3 Things Every ASP.Net Developers Should Know

There are several options to develop web applications in Microsoft ecosystem such as ASP.Net Web Forms, ASP.Net MVC, Single Page Applications. ASP.Net Web Forms is supported from the initial days of ASP.Net and even today enterprises build many of their web applications using Web Forms. The advantage of web forms is that enables you to build web applications rapidly.

But it hides the underlying technology (HTTP) completely. It simulates the statefulness and events driven programming like Windows Forms development which is not true. Developers can build web applications using ASP.Net Web Forms without knowing much about ‘How it works?’ and unfortunately most of the newbie ASP.Net developers build applications by this way.

If you know these fundamentals, you will know how to call javascript from your code behind ASP.Net Code. You can weigh the options of calling back end code from javascript.

[Extracted data entries]
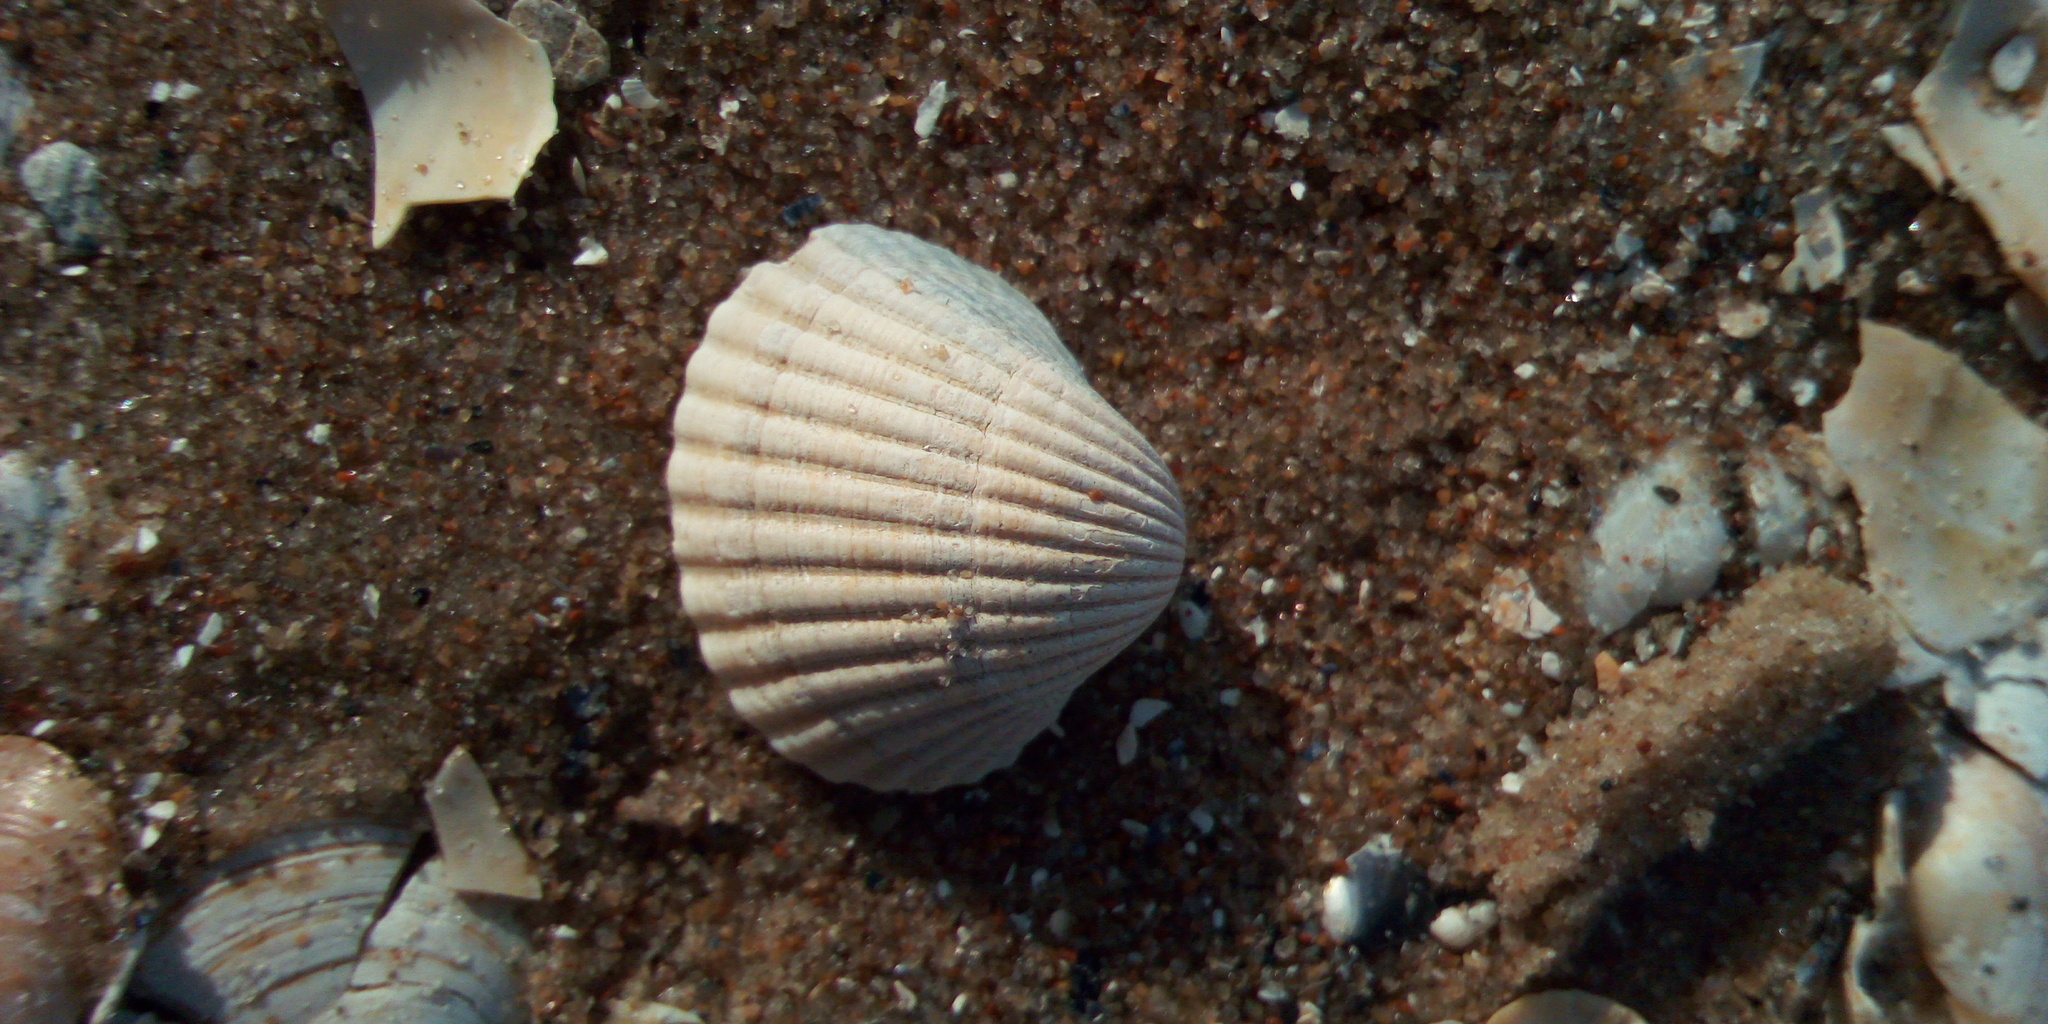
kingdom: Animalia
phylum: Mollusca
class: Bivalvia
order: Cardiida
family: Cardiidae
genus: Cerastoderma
...
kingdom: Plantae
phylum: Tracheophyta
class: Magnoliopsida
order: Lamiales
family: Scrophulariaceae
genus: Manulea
==
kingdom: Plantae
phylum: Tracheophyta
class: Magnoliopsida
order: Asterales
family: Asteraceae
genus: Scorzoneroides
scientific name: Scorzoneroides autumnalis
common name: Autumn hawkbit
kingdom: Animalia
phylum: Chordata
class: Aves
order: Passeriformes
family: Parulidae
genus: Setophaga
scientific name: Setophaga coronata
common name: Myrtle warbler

EXERCISES
A. Echo the stretch of the rows from the line containing "phylum: Chordata" through the line containing "common name: Myrtle warbler", including both of those lines.
B. Proceed with the text on what ASP.Net developers should know, picking up right after its final sentence.
The text and the rows have no connection to each other.

TASK ANSWERS
A.
phylum: Chordata
class: Aves
order: Passeriformes
family: Parulidae
genus: Setophaga
scientific name: Setophaga coronata
common name: Myrtle warbler

B.
In this article, I’d cover 3 basic things that every ASP.Net developer should know, especially when using ASP.Net Web Forms

  1. Statelessness nature of HTTP and Request-Response pattern
  2. Role of HTML,CSS, Javascript,ASPX page in ASP.Net web application
  3. Difference between client side and server side

1. Statelessness nature of HTTP and Request-Response pattern:

All web applications built using ASP.Net (or java or ‘Ruby on Rails’ or any new shiny technology) use HTTP protocol or its secured version HTTPS.  You can think of HTTPS as using HHTP securely. HTTPS uses Secure Socket Layer (SSL) and encrypts your data. But, HTTPS still use HTTP.

HTTP is a stateless protocol which follows a request /response pattern i.e, user requests a resource (could be web page, text file, small piece of info etc.) and the web server responds with the requested resource.

 

Page Flow of ASP.Net

The web server does not maintain any state of the previous requests. If the user requests the same resource again, the web server again responds with the requested resource as though the user is asking the document for the first time. There are various mechanisms to maintain the state in web application. ViewState is one such mechanism where all the form data is encoded in a hidden field and sent to the client and thus state can be maintained between requests. There are several other mechanisms available to maintain the state which would be discussed at the appropriate time on need basis in this article. As of now, you just need to keep in mind that even though HTTP is inherently stateless, there are several options to maintain the state.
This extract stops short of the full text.